Results were plotted and analysed using PRISM version 8 software (GraphPad). Data (mean + s.d.) were analysed using ordinary one-way anova with Tukeys post-test with a 95% confidence interval. CC3 was measured using FIJI (Fiji Contributions) and plotted as mean fluorescence intensity (MFI) from 3 sections per mouse (n = 7). Microbiota and metabolome data analysis was carried out in R version 3.5.0 using RStudio (version 1.1.463). The ‘vegdist’ function in the ‘vegan’ (version 2.5.4) R package was used to calculate Bray-Curtis dissimilarity matrices for the microbiota abundance and metabolomics data. NMDS plots of Bray-Curtis matrices were generated for microbiota data using the vegan package.

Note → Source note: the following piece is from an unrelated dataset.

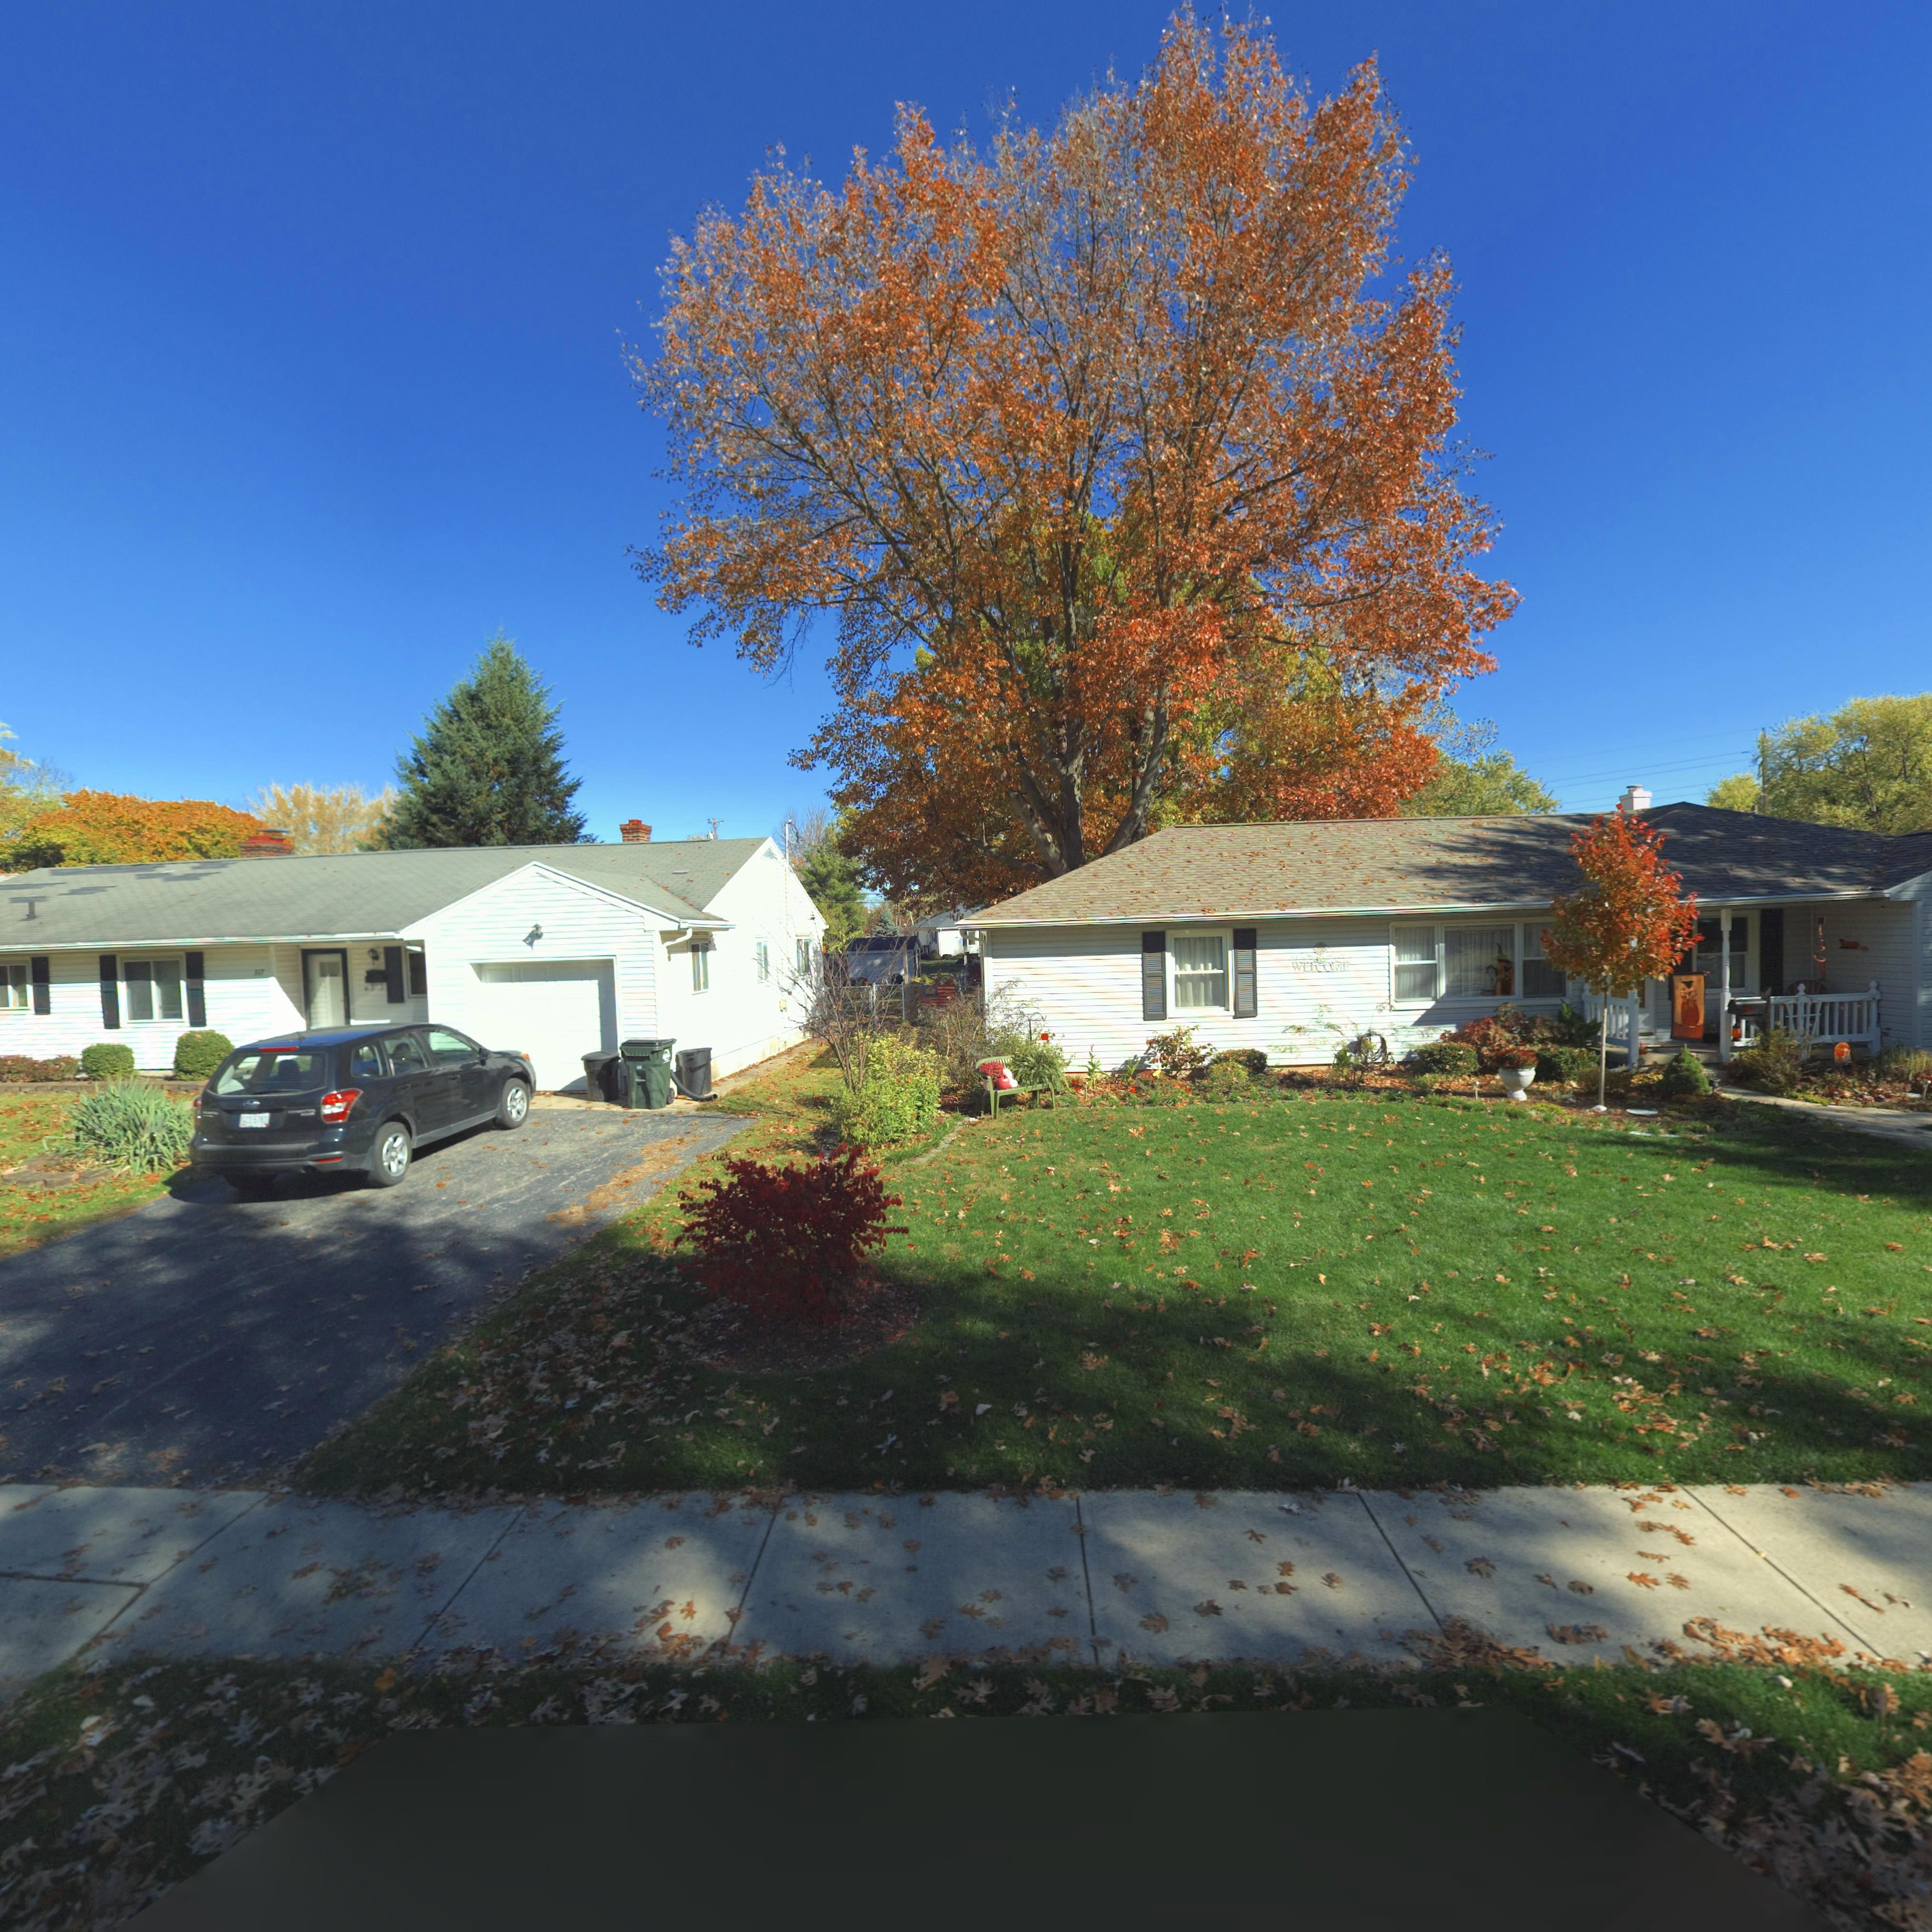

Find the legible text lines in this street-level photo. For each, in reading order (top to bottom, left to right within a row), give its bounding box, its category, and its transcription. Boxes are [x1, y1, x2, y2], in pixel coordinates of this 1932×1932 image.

[253, 969, 265, 976] StreetNumber: 317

Permutational multivariate analysis of variance (PERMANOVA) was performed on Bray–Curtis matrices using the ‘pairwiseAdonis’ package. Diversity analysis of microbial abundance data was performed using the ‘vegan’ package. Statistical analysis of number of genera and Shannon diversity between groups was performed using Kruskal–Wallis one-way analysis of variance with Pairwise Wilcoxon Rank Sum Tests using Benjamini–Hochberg stepwise adjustment.